Excerpt to read:
• • • • •

There is an irony, probably not lost on the Right Honourable Jeremy Hunt, MP, Minister of Health, that when he was Culture Secretary, he was apparently responsible for doubling the budget for the opening ceremony of the 2012 London Olympic Games. A significant part of that superb event was devoted to a celebration of the wonderful National Health Service we have been privileged to enjoy in this country since 1948.
But Jeremy Hunt seems hell-bent on dismantling an institution that every single one of us in this country benefits from.
Item: as detailed elsewhere in this blog, my own GP surgery, rated outstanding last year by the Care Quality Commission, is about to lose one third of its funding. As a result, the four most senior partners in the practice have no other choice than to resign, effective June this year.
Item: a friend of mine has a son who is a practicing oncologist, and a daughter who is a nurse, also married to a senior consultant. All of them, without exception, declare that the NHS is in crisis and they fear for its long-term survival.

• • • • •

Data records:

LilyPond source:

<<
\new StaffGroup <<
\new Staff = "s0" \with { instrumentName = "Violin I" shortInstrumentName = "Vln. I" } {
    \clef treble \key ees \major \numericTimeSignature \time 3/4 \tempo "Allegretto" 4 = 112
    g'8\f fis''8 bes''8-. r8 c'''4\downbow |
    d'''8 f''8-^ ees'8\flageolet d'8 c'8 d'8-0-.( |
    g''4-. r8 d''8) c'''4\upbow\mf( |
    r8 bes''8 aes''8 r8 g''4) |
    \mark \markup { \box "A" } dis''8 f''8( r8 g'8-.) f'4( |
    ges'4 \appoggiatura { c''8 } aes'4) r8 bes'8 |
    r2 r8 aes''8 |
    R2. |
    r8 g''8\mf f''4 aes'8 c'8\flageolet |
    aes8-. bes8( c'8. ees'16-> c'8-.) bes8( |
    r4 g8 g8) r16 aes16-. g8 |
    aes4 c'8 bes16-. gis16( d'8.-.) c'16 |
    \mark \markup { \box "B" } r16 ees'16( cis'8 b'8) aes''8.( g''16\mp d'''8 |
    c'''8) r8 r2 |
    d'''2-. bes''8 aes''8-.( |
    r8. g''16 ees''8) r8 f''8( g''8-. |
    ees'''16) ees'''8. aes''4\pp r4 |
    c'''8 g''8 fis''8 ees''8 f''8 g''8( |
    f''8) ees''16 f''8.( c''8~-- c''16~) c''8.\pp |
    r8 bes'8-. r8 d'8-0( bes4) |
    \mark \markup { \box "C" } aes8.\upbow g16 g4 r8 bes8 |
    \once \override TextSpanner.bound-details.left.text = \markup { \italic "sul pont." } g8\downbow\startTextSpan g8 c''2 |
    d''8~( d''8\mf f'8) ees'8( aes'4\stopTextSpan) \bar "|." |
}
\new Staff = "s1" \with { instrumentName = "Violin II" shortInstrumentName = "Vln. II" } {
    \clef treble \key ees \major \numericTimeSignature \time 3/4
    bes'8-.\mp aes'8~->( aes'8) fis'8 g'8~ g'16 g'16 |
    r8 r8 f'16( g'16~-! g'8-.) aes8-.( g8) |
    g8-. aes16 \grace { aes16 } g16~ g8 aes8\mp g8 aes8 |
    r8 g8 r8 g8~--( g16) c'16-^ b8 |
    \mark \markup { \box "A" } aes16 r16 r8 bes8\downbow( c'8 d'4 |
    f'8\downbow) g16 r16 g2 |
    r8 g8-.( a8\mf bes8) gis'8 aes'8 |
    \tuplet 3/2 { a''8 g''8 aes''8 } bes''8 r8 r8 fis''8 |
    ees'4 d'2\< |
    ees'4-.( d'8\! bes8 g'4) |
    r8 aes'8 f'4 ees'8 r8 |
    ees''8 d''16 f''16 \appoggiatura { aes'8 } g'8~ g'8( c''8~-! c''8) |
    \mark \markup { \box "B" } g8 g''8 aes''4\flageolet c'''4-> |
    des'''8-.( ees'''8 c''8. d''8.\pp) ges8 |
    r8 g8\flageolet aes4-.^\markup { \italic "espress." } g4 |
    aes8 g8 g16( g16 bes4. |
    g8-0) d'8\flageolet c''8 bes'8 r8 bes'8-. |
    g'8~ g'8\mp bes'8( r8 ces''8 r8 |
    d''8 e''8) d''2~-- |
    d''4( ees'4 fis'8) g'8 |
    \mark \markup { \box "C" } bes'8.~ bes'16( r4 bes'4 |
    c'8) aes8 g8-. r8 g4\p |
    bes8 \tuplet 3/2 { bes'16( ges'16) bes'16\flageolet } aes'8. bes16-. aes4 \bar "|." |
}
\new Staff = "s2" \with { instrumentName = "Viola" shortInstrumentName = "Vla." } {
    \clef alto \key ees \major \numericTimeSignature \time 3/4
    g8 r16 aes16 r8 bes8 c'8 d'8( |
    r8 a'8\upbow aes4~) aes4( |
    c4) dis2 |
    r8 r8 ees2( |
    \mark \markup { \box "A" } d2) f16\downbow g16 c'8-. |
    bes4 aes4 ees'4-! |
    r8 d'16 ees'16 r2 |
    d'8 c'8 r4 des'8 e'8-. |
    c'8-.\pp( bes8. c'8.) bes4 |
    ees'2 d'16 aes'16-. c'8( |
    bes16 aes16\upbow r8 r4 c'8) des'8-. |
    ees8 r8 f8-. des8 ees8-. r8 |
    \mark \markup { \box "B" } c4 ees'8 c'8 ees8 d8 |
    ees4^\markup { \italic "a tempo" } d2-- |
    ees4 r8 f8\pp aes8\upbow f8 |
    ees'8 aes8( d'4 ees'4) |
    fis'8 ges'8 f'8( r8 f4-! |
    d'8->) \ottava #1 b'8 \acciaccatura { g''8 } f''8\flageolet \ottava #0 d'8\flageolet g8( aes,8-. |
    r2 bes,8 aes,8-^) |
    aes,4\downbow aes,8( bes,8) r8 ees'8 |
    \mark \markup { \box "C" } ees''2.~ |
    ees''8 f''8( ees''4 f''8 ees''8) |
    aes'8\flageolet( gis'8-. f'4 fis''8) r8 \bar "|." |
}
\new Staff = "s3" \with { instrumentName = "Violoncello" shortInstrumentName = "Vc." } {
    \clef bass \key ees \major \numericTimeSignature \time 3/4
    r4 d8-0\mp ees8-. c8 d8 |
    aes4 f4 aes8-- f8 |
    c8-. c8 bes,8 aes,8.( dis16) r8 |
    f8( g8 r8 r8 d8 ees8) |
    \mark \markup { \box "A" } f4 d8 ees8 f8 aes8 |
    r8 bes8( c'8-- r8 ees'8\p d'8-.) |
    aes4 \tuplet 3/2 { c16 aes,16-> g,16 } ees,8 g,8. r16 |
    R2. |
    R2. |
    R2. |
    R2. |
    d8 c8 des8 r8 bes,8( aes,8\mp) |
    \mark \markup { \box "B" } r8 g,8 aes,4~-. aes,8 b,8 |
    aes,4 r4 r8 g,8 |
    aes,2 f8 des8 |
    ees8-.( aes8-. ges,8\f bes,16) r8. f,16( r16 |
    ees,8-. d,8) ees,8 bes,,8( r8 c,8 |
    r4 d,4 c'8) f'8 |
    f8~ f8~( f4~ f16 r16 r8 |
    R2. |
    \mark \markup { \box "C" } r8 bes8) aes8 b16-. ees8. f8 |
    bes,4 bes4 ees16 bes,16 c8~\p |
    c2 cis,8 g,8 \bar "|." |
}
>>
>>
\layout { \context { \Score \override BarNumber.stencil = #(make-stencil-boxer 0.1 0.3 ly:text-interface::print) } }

• • • • •

Required work:
**A.** In the NHS blog post, what rating did the writer's GP surgery receive from the Care Quality Commission last year?
**B.** Carry on the NHS blog post from its last sentence.
The entries are not needed for any of this.

Answers:
**A.** Outstanding.

**B.**
Item: a nurse in the GP practice where my mother is registered is, herself, registered with my GP. She too confirms the view that the NHS is teetering on the brink.
Item: anyone who has been unfortunate enough to have to visit an A&E department, particularly on a Friday, Saturday or Sunday night, will have endured the awful and interminable waiting, simply because the service is at saturation point and close to collapse.
Item: whatever are the details of the conflict over the Junior Doctors’ contracts, to impose these contracts on the doctors is an act so crass, so stupid and so entirely devoid of common sense, that one wonders whether Jeremy Hunt has entirely taken leave of all of his senses.
It is clear to anyone who considers the problem for longer than five minutes, that the NHS is under huge stress. Yet who cannot say, who has recently had the need of their GP, or treatment at hospital, that with very few exceptions, the service they have received has been exemplary.
We really need to wake up. A functioning NHS is not negotiable Mr Hunt. We have an ageing population as a consequence of the ongoing success of the NHS. More exotic treatments and drugs are becoming available all the time and they are expensive, and the population is increasing. But immigrants pay their taxes, and are entitled, along with everyone else, to expect a health service free at the point of treatment.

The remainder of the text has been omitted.